Breads Bakery is a New York institution dedicated to mouthwatering bread, pastries and, crucially, its world-famous, self-trademarked babka. But is something else threatening to take center stage? Breads Bakery’s newly-created strudel, the result of a whole lot of recipe tweaking, is the bakery’s newest pastry masterpiece. I spoke to Breads Pastry and Viennoiserie Manager Edan Leshnick about the process of creating a signature strudel.
“At this point we’re making hundreds of strudels a day,” he said. The bakery in the back of Breads is full of employees scurrying around its Union Square location, a pleasant, large room flooded with natural light and the smell of pastry.

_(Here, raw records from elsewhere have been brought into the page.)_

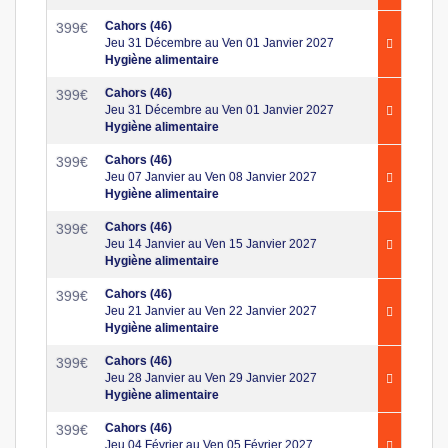
Cahors (46)
399
€
Jeu 31 Décembre au Ven 01 Janvier 2027
Hygiène alimentaire
Cahors (46)
399
€
Jeu 31 Décembre au Ven 01 Janvier 2027
Hygiène alimentaire
Cahors (46)
399
€
Jeu 07 Janvier au Ven 08 Janvier 2027
Hygiène alimentaire
Cahors (46)
399
€
Jeu 14 Janvier au Ven 15 Janvier 2027
Hygiène alimentaire
Cahors (46)
399
€
Jeu 21 Janvier au Ven 22 Janvier 2027
Hygiène alimentaire
Cahors (46)
399
€
Jeu 28 Janvier au Ven 29 Janvier 2027
Hygiène alimentaire
Cahors (46)
399
€
Jeu 04 Février au Ven 05 Février 2027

On a food research trip to Paris, sponsored by Breads owner Gadi Peleg, Leshnick was struck by the chiffre d’affaires pomme (an apple turnover to us commoners). “What can we do that’s Breads Bakery, using that inspiration?” he asked himself. Thus the strudel was born. Breads Bakery uses an inverse puff on their strudel, meaning the butter is on the outside, engulfing the dough. “When you bite into it you feel the presence of the butter on the outside. It’s crispy, the layers are flaky, it creates a huge mess on the table when you eat it…”
One unexpected strudel surprise? “People are really keen on the sauerkraut,” said a smiling Leshnick. “We weren’t sure how it would be accepted, but people are really into it.” In fact, one of the strudel’s most unexpected fans was Martha Stewart, who had a Breads Bakery chef baking that strudel on an episode of “Martha Bakes.”
“I see it as [the babka’s] more mature, adult brother,” Leshnick says.
Customers have been queuing up for a taste of Breads Bakery’s pastry evolution. The strudels were as light, flaky and messy as Leshnick predicted they would be.